#### [SET PROBLEM]
Select every line in the CAD file records below that contains the string "skCircle", and copy each one. Match the case exactly.

## Begin DATA TO USE

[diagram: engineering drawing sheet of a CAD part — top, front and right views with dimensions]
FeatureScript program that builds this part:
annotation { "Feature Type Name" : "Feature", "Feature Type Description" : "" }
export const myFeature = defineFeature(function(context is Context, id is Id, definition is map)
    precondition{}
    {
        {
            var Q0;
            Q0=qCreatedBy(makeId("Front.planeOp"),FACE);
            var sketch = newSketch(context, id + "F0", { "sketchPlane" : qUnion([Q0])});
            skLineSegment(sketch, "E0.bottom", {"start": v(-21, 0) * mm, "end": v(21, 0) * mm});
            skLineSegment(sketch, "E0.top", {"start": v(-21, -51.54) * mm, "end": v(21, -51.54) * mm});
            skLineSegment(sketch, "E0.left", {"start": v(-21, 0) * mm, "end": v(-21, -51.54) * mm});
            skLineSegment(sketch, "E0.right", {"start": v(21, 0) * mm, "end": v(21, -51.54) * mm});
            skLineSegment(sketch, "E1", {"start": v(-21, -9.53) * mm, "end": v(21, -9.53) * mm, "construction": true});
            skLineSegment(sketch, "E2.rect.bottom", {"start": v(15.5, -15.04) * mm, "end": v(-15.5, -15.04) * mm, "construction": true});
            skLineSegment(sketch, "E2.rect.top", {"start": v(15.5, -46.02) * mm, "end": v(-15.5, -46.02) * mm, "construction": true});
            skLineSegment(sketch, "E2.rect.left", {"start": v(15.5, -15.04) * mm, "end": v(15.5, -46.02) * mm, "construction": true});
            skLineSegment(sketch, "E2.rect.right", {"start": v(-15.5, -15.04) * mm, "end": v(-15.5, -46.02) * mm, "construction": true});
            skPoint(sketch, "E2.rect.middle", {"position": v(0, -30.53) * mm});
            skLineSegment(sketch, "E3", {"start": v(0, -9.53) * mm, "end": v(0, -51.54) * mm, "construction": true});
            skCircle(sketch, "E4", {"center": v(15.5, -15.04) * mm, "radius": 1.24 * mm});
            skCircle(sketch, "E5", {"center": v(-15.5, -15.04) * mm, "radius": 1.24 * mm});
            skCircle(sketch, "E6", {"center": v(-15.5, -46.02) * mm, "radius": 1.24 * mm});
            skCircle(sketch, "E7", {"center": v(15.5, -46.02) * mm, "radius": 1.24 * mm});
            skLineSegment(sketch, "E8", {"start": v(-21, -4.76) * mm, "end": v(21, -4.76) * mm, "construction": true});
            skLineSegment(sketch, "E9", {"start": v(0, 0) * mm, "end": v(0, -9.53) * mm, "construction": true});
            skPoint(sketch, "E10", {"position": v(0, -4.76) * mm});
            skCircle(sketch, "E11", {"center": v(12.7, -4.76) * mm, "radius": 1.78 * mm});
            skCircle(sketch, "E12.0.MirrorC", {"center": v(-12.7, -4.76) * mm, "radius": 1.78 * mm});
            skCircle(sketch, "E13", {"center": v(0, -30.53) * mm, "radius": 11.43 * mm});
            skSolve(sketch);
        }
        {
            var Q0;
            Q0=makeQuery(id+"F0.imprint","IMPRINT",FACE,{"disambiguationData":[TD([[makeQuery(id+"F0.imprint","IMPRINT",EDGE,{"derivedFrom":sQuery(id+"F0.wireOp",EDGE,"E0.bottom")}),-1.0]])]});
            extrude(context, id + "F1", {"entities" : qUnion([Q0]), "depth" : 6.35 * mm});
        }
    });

## End DATA TO USE
## Begin DATA TO USE

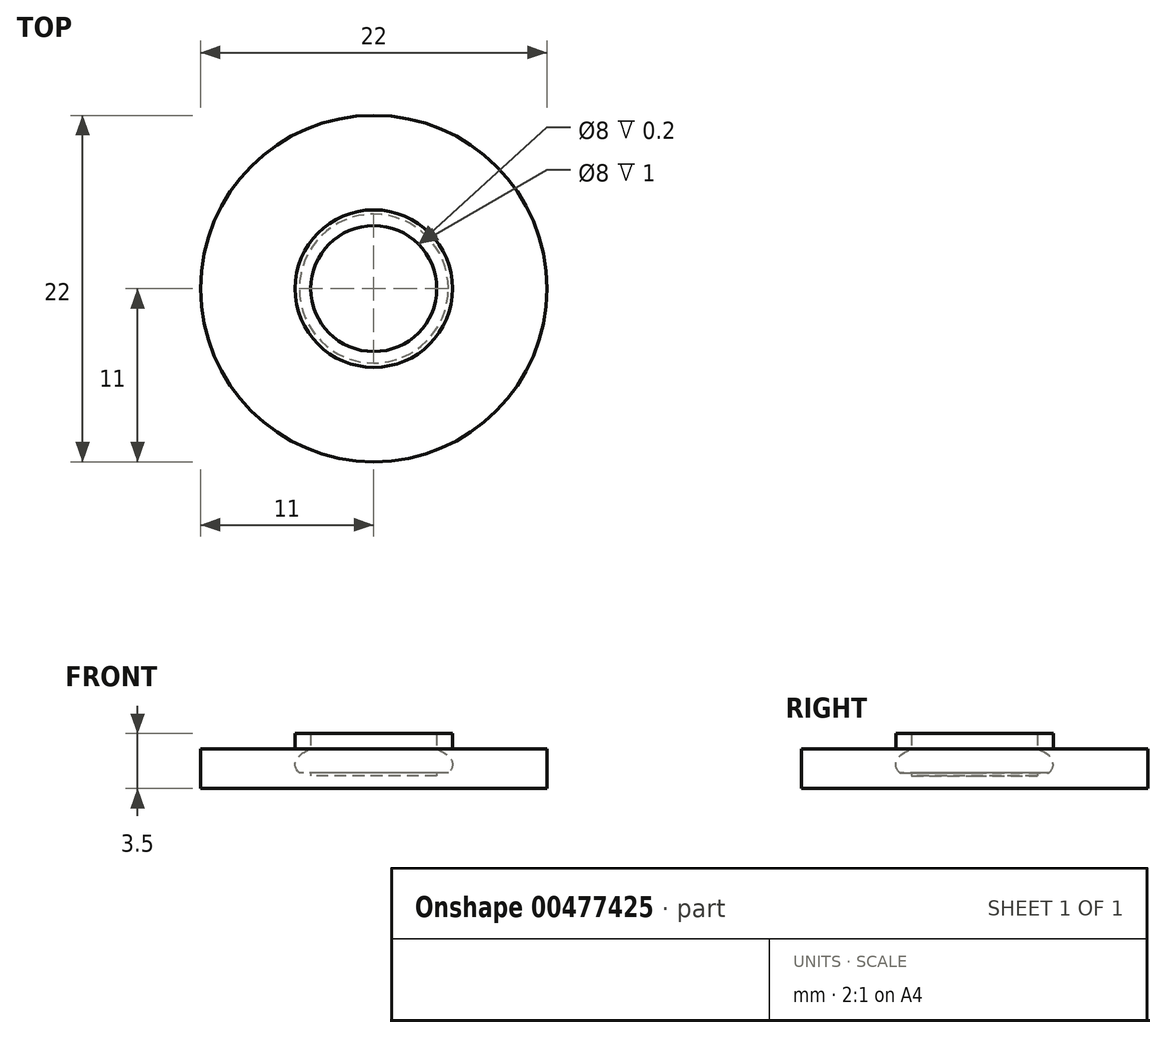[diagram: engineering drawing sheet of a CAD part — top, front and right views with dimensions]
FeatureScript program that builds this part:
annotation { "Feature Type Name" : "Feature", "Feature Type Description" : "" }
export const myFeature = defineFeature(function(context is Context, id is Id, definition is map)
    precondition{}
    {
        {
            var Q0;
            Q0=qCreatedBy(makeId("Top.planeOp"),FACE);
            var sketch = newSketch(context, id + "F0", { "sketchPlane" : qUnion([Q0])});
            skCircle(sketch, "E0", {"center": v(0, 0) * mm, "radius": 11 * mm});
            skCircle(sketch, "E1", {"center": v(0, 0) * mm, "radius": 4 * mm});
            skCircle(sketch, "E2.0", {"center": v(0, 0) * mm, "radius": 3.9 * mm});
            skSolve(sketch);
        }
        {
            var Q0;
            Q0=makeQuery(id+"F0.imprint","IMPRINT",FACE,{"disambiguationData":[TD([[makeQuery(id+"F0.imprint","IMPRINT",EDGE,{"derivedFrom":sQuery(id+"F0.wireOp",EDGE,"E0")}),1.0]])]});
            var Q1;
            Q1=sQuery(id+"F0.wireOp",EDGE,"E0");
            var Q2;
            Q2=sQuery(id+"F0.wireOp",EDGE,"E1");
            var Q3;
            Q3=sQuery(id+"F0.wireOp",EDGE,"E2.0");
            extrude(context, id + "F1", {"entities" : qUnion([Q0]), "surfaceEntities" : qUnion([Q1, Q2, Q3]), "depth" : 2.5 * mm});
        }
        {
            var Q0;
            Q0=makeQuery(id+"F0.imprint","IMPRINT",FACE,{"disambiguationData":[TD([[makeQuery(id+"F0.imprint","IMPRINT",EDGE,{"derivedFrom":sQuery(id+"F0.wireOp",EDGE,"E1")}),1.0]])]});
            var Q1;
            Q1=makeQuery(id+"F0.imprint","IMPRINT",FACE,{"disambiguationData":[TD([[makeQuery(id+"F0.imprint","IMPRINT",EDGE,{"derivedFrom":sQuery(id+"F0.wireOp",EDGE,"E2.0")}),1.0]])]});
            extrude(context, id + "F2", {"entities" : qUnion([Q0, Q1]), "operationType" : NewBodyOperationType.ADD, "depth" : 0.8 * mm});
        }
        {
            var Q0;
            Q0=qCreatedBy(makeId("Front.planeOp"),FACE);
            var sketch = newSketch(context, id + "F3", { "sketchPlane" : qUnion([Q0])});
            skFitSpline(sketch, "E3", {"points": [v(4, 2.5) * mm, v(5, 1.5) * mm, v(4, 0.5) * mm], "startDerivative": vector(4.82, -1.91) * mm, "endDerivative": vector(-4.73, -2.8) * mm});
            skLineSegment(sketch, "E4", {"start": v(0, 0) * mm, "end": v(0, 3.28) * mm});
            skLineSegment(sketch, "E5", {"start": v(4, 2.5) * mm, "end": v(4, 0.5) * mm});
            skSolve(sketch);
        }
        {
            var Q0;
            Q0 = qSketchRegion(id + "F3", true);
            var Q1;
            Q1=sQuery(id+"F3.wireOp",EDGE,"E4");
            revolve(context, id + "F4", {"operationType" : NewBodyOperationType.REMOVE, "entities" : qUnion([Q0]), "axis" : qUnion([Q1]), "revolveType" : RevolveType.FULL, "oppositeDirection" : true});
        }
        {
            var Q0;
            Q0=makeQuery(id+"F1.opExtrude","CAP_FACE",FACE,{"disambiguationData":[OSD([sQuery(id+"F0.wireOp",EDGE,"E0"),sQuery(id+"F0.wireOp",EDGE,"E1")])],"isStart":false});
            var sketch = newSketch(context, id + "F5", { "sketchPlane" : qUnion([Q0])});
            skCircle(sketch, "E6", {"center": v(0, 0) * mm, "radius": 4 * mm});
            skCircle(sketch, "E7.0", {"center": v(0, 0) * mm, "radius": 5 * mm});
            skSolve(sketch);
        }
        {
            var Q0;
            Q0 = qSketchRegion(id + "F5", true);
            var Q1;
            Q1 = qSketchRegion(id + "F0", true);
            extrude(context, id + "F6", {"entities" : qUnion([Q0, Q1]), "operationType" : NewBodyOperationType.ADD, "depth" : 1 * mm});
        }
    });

## End DATA TO USE

#### [EXPECTED ANSWER]
            skCircle(sketch, "E4", {"center": v(15.5, -15.04) * mm, "radius": 1.24 * mm});
            skCircle(sketch, "E5", {"center": v(-15.5, -15.04) * mm, "radius": 1.24 * mm});
            skCircle(sketch, "E6", {"center": v(-15.5, -46.02) * mm, "radius": 1.24 * mm});
            skCircle(sketch, "E7", {"center": v(15.5, -46.02) * mm, "radius": 1.24 * mm});
            skCircle(sketch, "E11", {"center": v(12.7, -4.76) * mm, "radius": 1.78 * mm});
            skCircle(sketch, "E12.0.MirrorC", {"center": v(-12.7, -4.76) * mm, "radius": 1.78 * mm});
            skCircle(sketch, "E13", {"center": v(0, -30.53) * mm, "radius": 11.43 * mm});
            skCircle(sketch, "E0", {"center": v(0, 0) * mm, "radius": 11 * mm});
            skCircle(sketch, "E1", {"center": v(0, 0) * mm, "radius": 4 * mm});
            skCircle(sketch, "E2.0", {"center": v(0, 0) * mm, "radius": 3.9 * mm});
            skCircle(sketch, "E6", {"center": v(0, 0) * mm, "radius": 4 * mm});
            skCircle(sketch, "E7.0", {"center": v(0, 0) * mm, "radius": 5 * mm});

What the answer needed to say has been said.